I have Hope in the Inner Light in the midst of the Fall
Leo Tolstoy wrote, “Just as a painter needs light in order to put the finishing touches to his picture, so I need an inner light, which I feel I never have enough of in the autumn.”   In the “Fall” we never have enough light—an Inner Light is needed

Thursday, September 22, 2016

Home Again! (Day 35)

We arrived home yesterday afternoon (Day 35).  After unloading the RV, checking phone messages, sorting through mail, and other chores, I had little energy left to write my daily blog last night.  

After finally getting electrical juice to the RV to brew my coffee yesterday morning and tanking up for another day on the road,  saying good-bye to our good friends, we left West Virginia and traveled through the mountains of Western Maryland,  Sideling Hill, South Mountain, etc., (considered a part of the Appalachia region) and Allegany and Garrett counties. We stopped in Frostburg, Maryland and called our grandson, Austin.  He is attending Western Maryland State University there.  Sideling Hill is the boundary between Western Maryland and what Marylanders refer to as “down-state.”  The scenery of Western Maryland is very much like that of West Virginia—and I think— just as “wild and wonderful!”

Within a few hours we were “down-state,” traveling through the more urban and populated areas from Frederick to Baltimore and eventually to our home (for the last 40-plus years) in Rising Sun.  We are fortunate to have friends to look after our home, mow the lawn, etc.,  making it possible for us to be on the road and to wander about this great country.  I am thankful for their help.

This journey was our second trek across the nation this year and the “second time around” was just as wonderful as the earlier trip in the spring.  I hope you have enjoyed sharing the journey with us and I would urge you to get “on the road” too!  See this land, meet the people, experience the wonder of it all:
This land is your land, this land is my land
From California to the New York island
From the Redwood Forest to the Gulf Stream waters
This land was made for you and me

Western Maryland Mountains (not my photo)

Wednesday, September 21, 2016

Wild and Wonderful West Virginia (Day 34)

We left Kentucky this morning and drove east through Ashland KY and then north through the beautiful mountains of West Virginia.  (The Cumberland Mountains of Kentucky are quite spectacular too).  We had arranged with our friends, Mark and Norva, to pick up some Kentucky Fried Chicken and have dinner together at their home.  We visited the town Philippi and Alderson-Broaddus College (now University) in the early afternoon.  My, how things change!  It was at A-B that we first met Mark and Norva—a friendship that has now spanned over fifty years.

= Data =
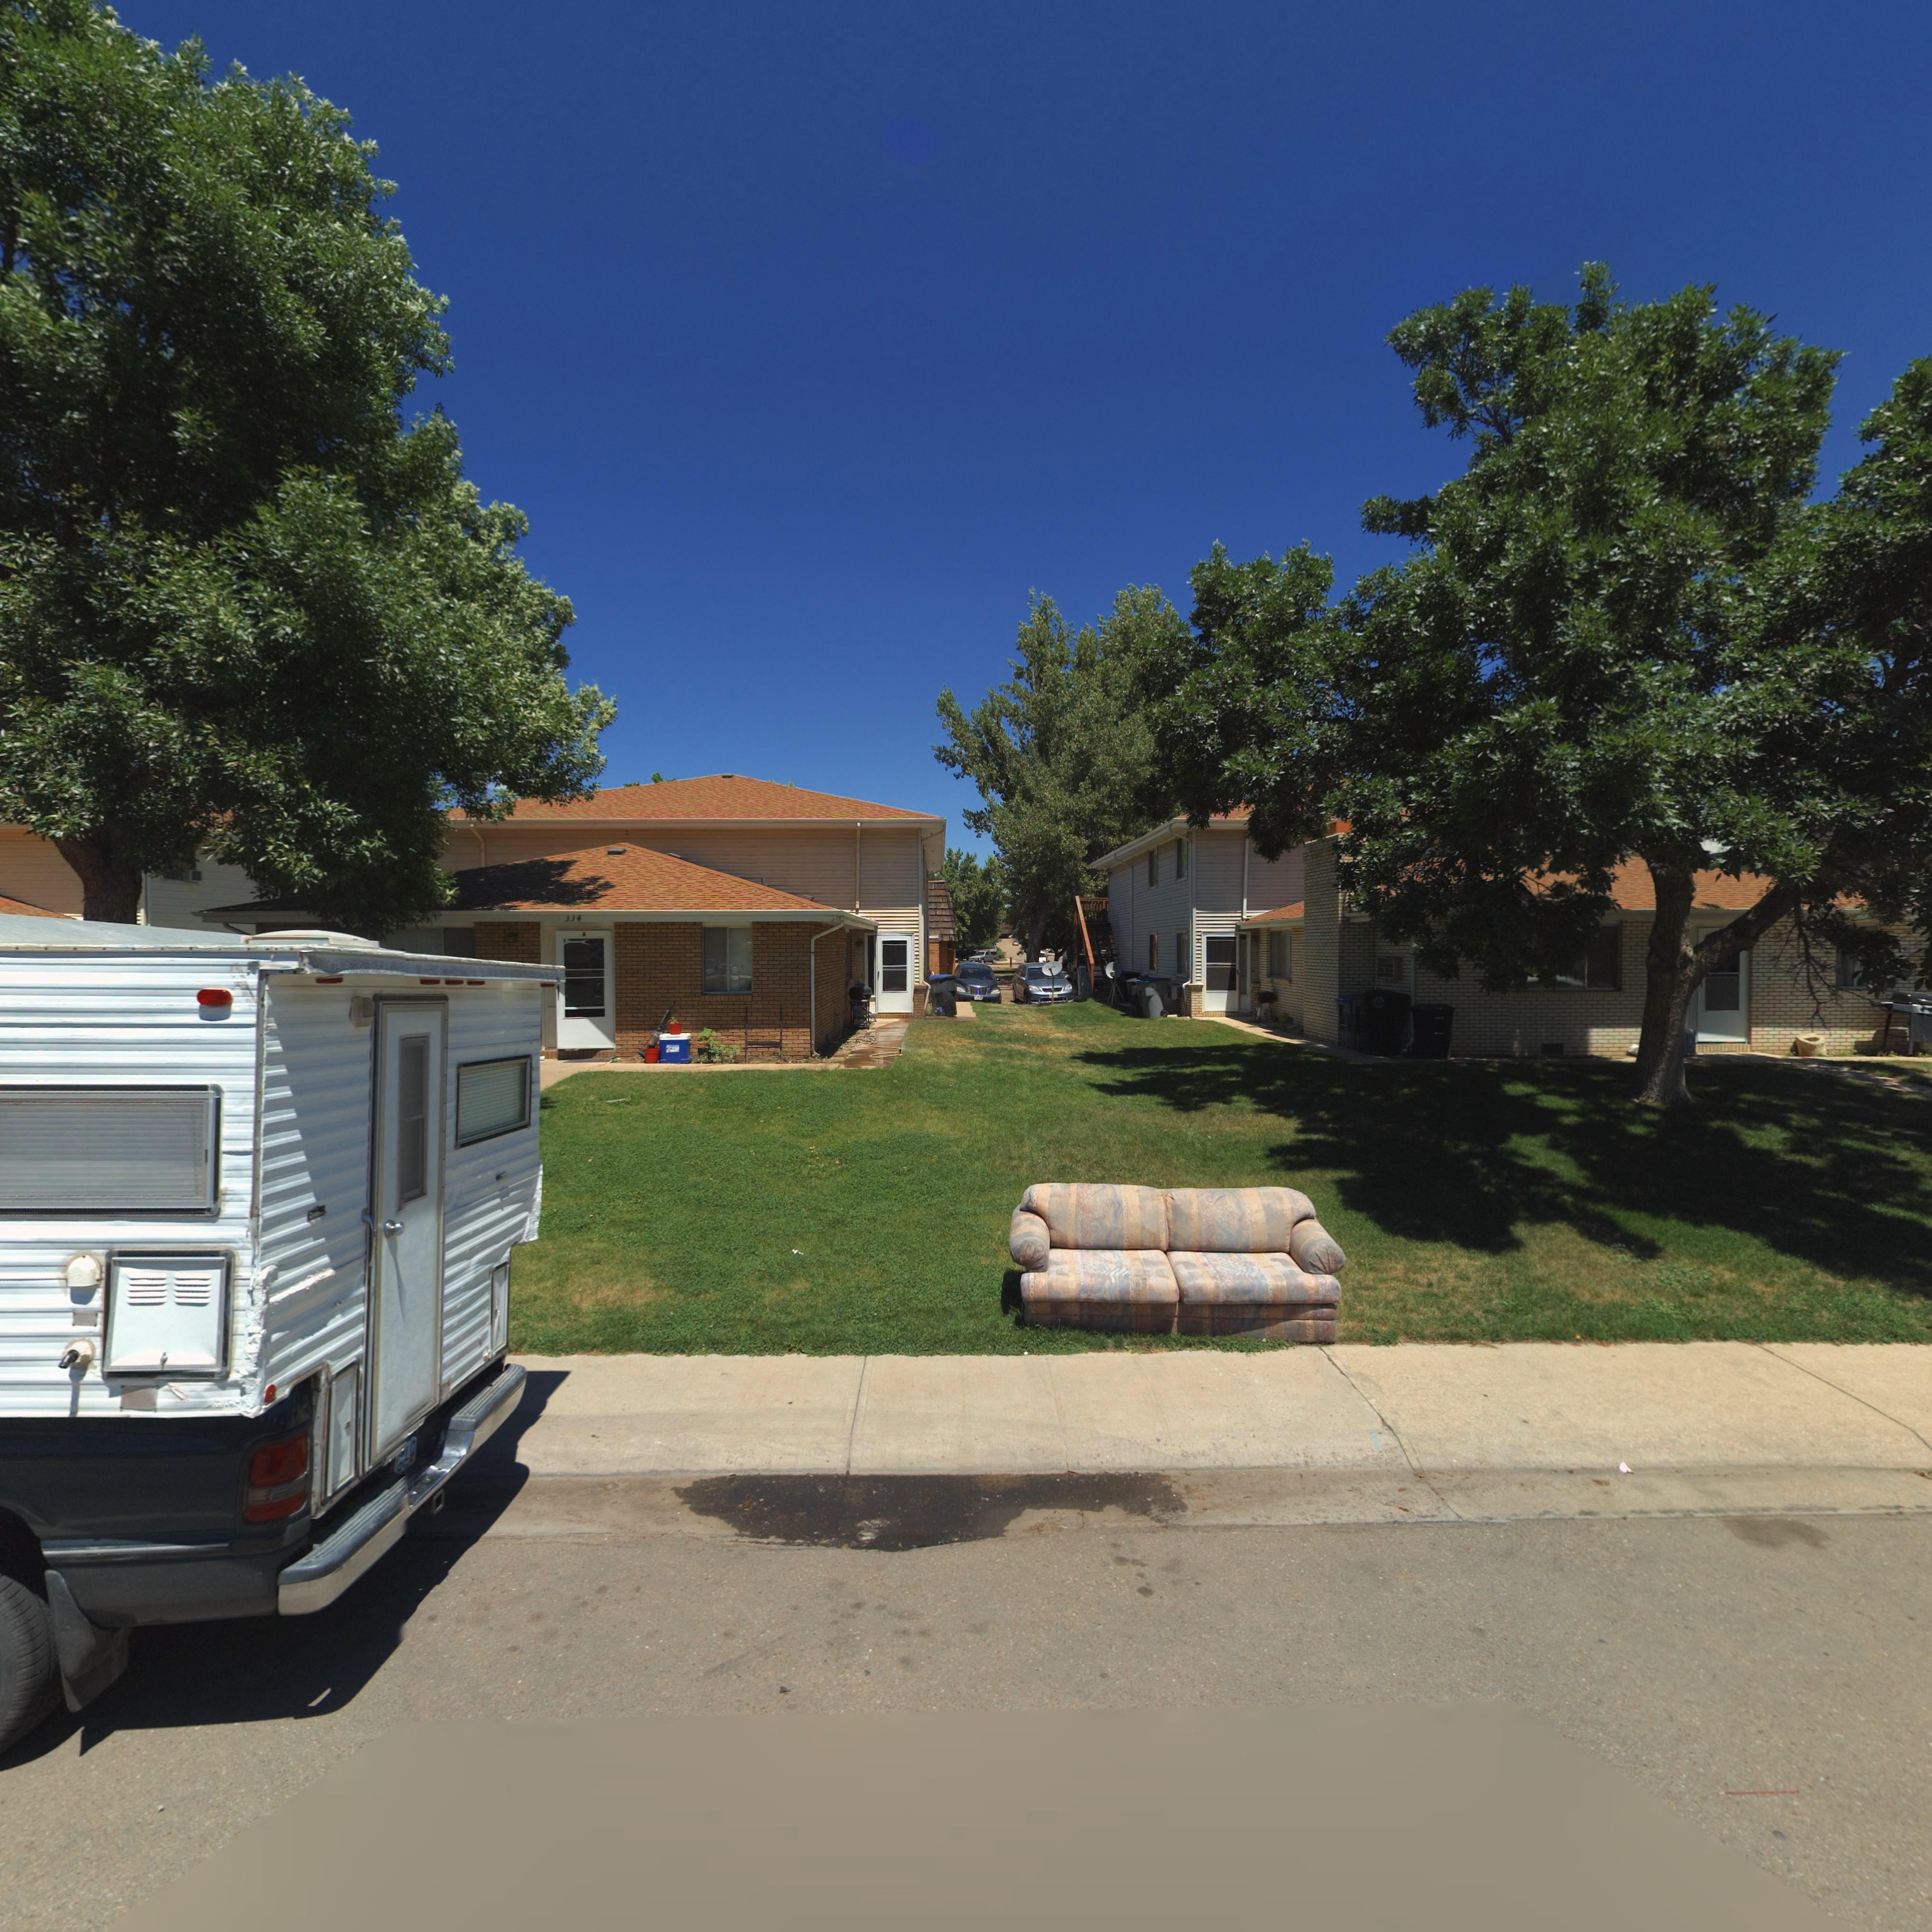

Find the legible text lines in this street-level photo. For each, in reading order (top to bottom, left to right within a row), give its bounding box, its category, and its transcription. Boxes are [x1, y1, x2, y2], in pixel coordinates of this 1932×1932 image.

[564, 914, 581, 921] StreetNumber: 334
[582, 931, 586, 937] StreetNumber: A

= Work to do =
**1)** Answer these questions using the travel blog above the lines:
(a) Which school is the grandson, Austin, attending?
(b) For how long has Rising Sun been the writer's home?
(c) Where did the writer first meet Mark and Norva?
**2)** Repeat the travel blog word for word, from "Western Maryland Mountains" to "over fifty years.".

= Task results =
**1)**
(a) Western Maryland State University
(b) For the last 40-plus years
(c) At Alderson-Broaddus College (now University), called A-B

**2)**
Western Maryland Mountains (not my photo)

Wednesday, September 21, 2016

Wild and Wonderful West Virginia (Day 34)

We left Kentucky this morning and drove east through Ashland KY and then north through the beautiful mountains of West Virginia.  (The Cumberland Mountains of Kentucky are quite spectacular too).  We had arranged with our friends, Mark and Norva, to pick up some Kentucky Fried Chicken and have dinner together at their home.  We visited the town Philippi and Alderson-Broaddus College (now University) in the early afternoon.  My, how things change!  It was at A-B that we first met Mark and Norva—a friendship that has now spanned over fifty years.